There are few pieces of infrastructure in any city more iconic than the payphone. The payphone has been a time travel machine, and a safe haven, and a comedic device.
It has not, however, for a very long time — for most of us — been used to make phone calls. For that reason, cities have been trying to figure out what to do with these outdated assets, and how to re-imagine them as telecom infrastructure for a modern era when most of us have our own cell phones.
New York on Monday unveiled the most ambitious plan yet for the payphone of the future, which will, among things, require no pay to make domestic phones calls, and function as much more than a phone.
The city announced Monday that it had selected a consortium of advertising, technology and telecom companies to deploy throughout the city thousands of modern-day payphones that will offer 24-hour, free WiFi connections, free calls to anywhere in the U.S., touchscreen displays with direct access to city services, maps and directions for tourists, and charging stations (for the cell phones you’d rather use).
The devices will also be capable of connecting people directly to emergency responders, and broadcasting alerts from the city during emergencies like Hurricane Sandy.
The whole system, city officials said, will constitute the largest free municipal WiFi network in the world. All of it will be funded by an astonishingly large revenue stream from sophisticated digital advertising — picture different and constantly fine-tuned ads depending on the block — that is projected to generate for the city $500 million over the next 12 years.
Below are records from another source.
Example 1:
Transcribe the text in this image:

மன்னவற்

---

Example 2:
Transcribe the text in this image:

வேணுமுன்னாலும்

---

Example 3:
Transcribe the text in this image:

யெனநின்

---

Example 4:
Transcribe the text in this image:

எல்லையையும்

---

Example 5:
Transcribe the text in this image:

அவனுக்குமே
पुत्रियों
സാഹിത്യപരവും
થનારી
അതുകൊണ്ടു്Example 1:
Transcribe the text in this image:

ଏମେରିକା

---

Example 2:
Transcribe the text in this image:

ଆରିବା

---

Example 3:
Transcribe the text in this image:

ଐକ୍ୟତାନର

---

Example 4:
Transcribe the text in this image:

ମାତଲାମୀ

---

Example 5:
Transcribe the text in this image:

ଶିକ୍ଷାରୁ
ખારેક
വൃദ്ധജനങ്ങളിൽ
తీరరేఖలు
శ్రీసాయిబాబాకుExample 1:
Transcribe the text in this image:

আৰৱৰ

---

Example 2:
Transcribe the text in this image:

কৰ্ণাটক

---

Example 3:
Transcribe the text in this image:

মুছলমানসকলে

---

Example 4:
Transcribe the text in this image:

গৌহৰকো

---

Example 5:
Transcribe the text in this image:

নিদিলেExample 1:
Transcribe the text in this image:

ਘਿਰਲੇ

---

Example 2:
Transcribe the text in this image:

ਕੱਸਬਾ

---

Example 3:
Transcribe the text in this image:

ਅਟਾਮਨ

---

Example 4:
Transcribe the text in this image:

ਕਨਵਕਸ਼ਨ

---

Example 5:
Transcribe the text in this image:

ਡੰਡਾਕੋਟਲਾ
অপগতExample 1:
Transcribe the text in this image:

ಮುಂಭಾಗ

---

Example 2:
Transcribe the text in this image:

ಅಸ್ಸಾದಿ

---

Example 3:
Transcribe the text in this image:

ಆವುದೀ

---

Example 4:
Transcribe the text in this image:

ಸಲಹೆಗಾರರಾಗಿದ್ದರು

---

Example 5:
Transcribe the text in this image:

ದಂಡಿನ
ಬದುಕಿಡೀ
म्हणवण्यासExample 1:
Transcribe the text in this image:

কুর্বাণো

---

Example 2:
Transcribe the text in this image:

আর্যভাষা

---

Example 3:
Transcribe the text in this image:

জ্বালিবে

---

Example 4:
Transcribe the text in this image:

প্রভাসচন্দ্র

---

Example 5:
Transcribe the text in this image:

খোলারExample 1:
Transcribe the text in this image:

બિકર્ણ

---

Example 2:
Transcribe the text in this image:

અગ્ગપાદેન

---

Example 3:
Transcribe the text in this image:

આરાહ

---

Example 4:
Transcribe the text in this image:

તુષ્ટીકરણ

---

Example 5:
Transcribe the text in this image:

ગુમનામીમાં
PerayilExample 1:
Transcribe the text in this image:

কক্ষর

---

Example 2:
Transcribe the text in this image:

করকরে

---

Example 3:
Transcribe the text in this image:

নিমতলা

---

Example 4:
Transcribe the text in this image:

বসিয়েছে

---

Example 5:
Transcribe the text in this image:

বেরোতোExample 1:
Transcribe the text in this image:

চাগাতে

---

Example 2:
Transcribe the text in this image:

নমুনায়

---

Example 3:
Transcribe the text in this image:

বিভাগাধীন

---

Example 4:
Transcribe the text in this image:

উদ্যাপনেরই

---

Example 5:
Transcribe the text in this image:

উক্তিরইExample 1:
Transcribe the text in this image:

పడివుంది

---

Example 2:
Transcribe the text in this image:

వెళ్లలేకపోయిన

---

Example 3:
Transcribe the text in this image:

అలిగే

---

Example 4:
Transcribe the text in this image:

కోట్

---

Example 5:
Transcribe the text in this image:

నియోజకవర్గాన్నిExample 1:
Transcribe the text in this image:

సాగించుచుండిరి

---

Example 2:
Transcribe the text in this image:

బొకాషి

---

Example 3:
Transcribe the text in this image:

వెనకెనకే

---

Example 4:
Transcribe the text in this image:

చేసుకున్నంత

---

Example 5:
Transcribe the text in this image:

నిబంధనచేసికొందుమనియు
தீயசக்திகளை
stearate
Fifty percent of that revenue will go to the city.
The end product will no longer be called a “payphone.” The city is calling the new devices “links.”
The consortium, called CityBridge, says construction of the network will begin in 2015. Ultimately, as many as 10,000 of the machines will be installed across New York, replacing roughly 6,500 old-school payphones.
The city hopes to make money auctioning off some of the old payphones, which may retain some sentimental value, if not much functional allure. The new contract also calls for preserving three original phone booths on the Upper West Side — as, yes, operational phones — for posterity.